Variations in Tactics: When to Trust the Machine (and When to Grab a Console Cable)
In the fourth century BC, Sun Tzu wrote about "Variations in Tactics." He argued that there are roads which must not be followed and towns which must not be besieged. In 2026, I am applying that same logic to my AI agents. Just because the bot suggests a configuration change at 2:00 PM on a Tuesday does not mean I am going to let it touch the core switch without a human looking over its shoulder.
The "Art" of modern IT is knowing exactly where the machine’s intelligence ends and its "hallucinations" begin. We are living in the era of the Synthetic Admin, but if you do not maintain a "Human-in-the-Loop" philosophy, you are going to find yourself besieged by a broadcast storm of your own making.
The Reality of the Digital Hallucination
We have all seen LLMs confidently lie about historical dates or movie cast lists. In a chat window, it is funny. In a global routing table, it is a catastrophe.
AI models in 2026 are great at identifying patterns, but they lack "Physical Intuition." An AI might see a spike in latency and suggest rerouting traffic through a backup link that it thinks is available. What it doesn't know—because it can't feel the humidity in the room—is that the backup link is currently hanging by a thread on a patch panel that was accidentally kicked by the night janitor.
If you blindly trust the "Automated Optimization" button, you are following a road that leads to a cliff.
The Three-Step Verification Maneuver
When the machine suggests a "Variation in Tactics," I follow a strict protocol before I hit Commit.

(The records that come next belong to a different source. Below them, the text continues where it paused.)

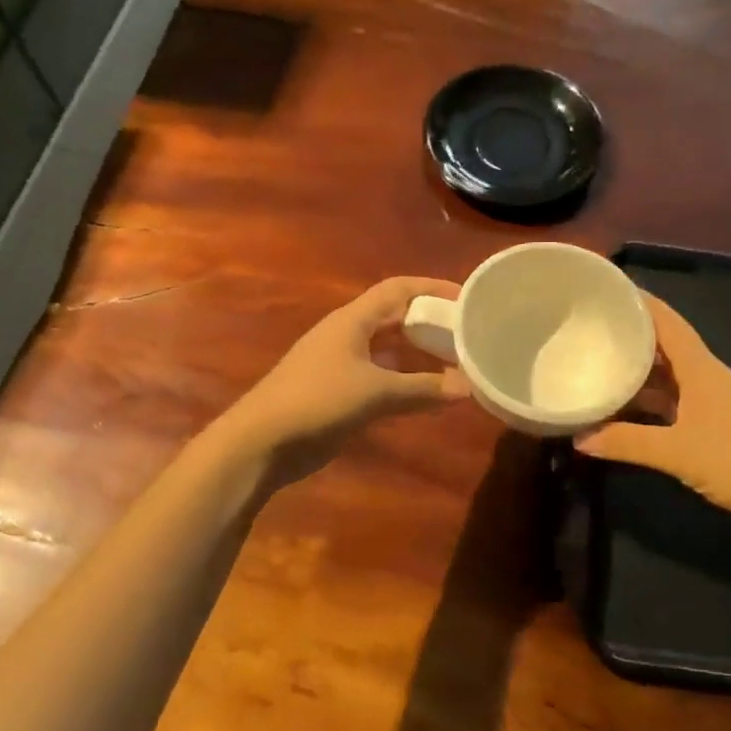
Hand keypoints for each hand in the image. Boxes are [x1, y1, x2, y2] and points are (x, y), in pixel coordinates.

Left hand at [221, 277, 469, 483]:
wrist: (261, 442)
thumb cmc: (317, 401)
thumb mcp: (375, 392)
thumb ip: (422, 388)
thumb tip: (468, 387)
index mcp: (353, 320)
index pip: (398, 289)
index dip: (432, 288)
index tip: (467, 297)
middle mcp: (348, 335)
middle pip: (396, 318)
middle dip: (430, 323)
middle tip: (468, 334)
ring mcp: (342, 364)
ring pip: (390, 350)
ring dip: (420, 355)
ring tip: (457, 364)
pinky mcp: (339, 393)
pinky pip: (381, 378)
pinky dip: (406, 382)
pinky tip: (428, 395)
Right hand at [575, 294, 730, 531]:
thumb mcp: (677, 452)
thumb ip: (626, 443)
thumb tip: (578, 438)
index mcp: (699, 367)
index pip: (665, 321)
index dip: (639, 301)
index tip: (606, 289)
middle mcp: (704, 376)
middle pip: (663, 345)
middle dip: (629, 334)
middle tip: (589, 328)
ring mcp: (710, 401)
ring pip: (666, 376)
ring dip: (637, 370)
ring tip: (597, 364)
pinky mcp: (712, 425)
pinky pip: (671, 402)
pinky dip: (647, 401)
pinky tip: (623, 409)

The Logic Check: Does the suggested change actually address the root cause, or is the AI just treating a symptom? If the AI wants to increase a timeout value to fix a "slow link," it might be ignoring the fact that the link is slow because of a physical CRC error.

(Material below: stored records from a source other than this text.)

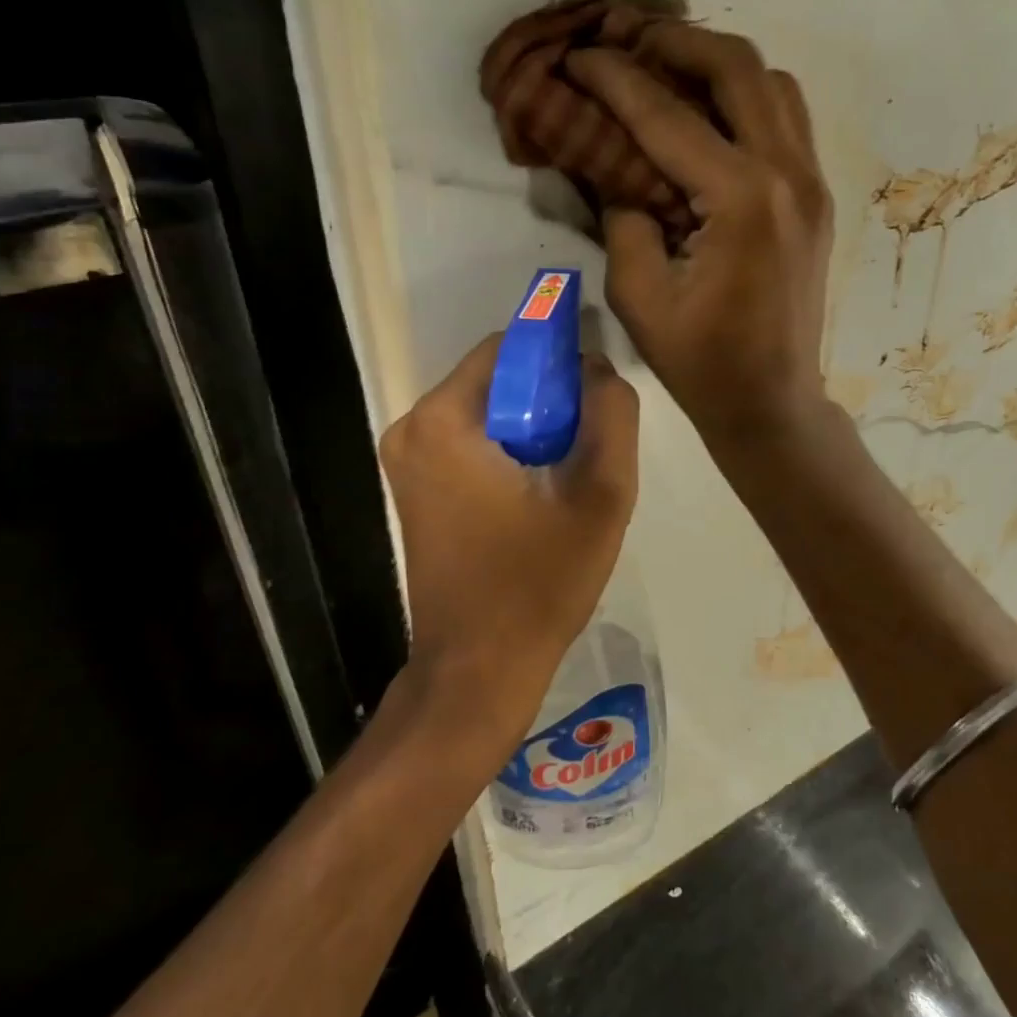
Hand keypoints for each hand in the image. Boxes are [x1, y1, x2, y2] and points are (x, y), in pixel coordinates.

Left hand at [378, 334, 639, 747]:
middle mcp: (411, 428)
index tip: (595, 398)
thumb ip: (611, 415)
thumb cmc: (538, 584)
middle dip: (548, 400)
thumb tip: (598, 369)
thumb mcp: (601, 495)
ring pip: (485, 411)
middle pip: (496, 379)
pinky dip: (507, 451)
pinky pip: (469, 442)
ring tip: (566, 478)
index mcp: (444, 419)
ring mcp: (405, 461)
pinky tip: (537, 495)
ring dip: (531, 428)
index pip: (510, 347)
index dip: (560, 361)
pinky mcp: (412, 488)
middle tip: (587, 448)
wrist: (478, 669)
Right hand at [567, 23, 832, 446]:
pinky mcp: (817, 198)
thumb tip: (612, 168)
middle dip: (676, 43)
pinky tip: (710, 117)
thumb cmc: (701, 362)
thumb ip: (623, 218)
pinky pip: (787, 121)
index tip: (578, 57)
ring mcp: (812, 184)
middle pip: (738, 67)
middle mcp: (788, 175)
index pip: (667, 115)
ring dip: (719, 65)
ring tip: (669, 71)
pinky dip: (747, 100)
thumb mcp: (640, 296)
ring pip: (773, 85)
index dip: (615, 80)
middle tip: (627, 42)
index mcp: (742, 200)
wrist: (771, 402)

The Blast Radius Assessment: If this change fails, how many people stop working? If the answer is "the whole building," the machine stays in the passenger seat.
The Console Cable Reality: I always ask myself: If I lose remote access because of this change, am I prepared to drive to the data center with a laptop and a serial cable? If the answer is no, I do not let the AI push the button.
Comparison: Machine Logic vs. Human Intuition
The machine is your scout; you are the General. Here is how to divide the labor.
| Tactical Scenario | Trust the Machine? | The Human's Role (The "Art") |
|---|---|---|
| Log Aggregation | YES: Full Trust | Scans millions of lines instantly. The human simply identifies which flagged "anomalies" are actually business-critical. |
| Root-Cause Heuristics | YES: High Reliability | Tools like pathSolutions find physical faults (CRC errors, bad SFPs). The human physically replaces the hardware. |
| Core Routing Changes | NO: High Risk | AI hallucinations in BGP or OSPF can isolate entire regions. Review the "suggested" config before deployment. |
| VLAN Provisioning | PARTIAL: Human-in-Loop | Good for routine tasks, but verify that "Auto-Provisioning" didn't bypass security silos or core ACLs. |
The Digital Friendly Fire
I have seen an AI agent "optimize" a network by shutting down redundant ports to save power, only to realize (too late) that it just broke a high-availability cluster. That is "Digital Friendly Fire."
The goal for 2026 isn't to be a Luddite who refuses to use the new tools. It is to be the strategist who knows that the "Spirit of the Staff" is what wins the war. Use the AI to gather the "Foreknowledge," use it to run the diagnostics, and use it to suggest the fix.
But when it comes time to alter the fabric of the kingdom? Keep your hand on the hilt of the sword. Or, in our case, keep your console cable in your bag.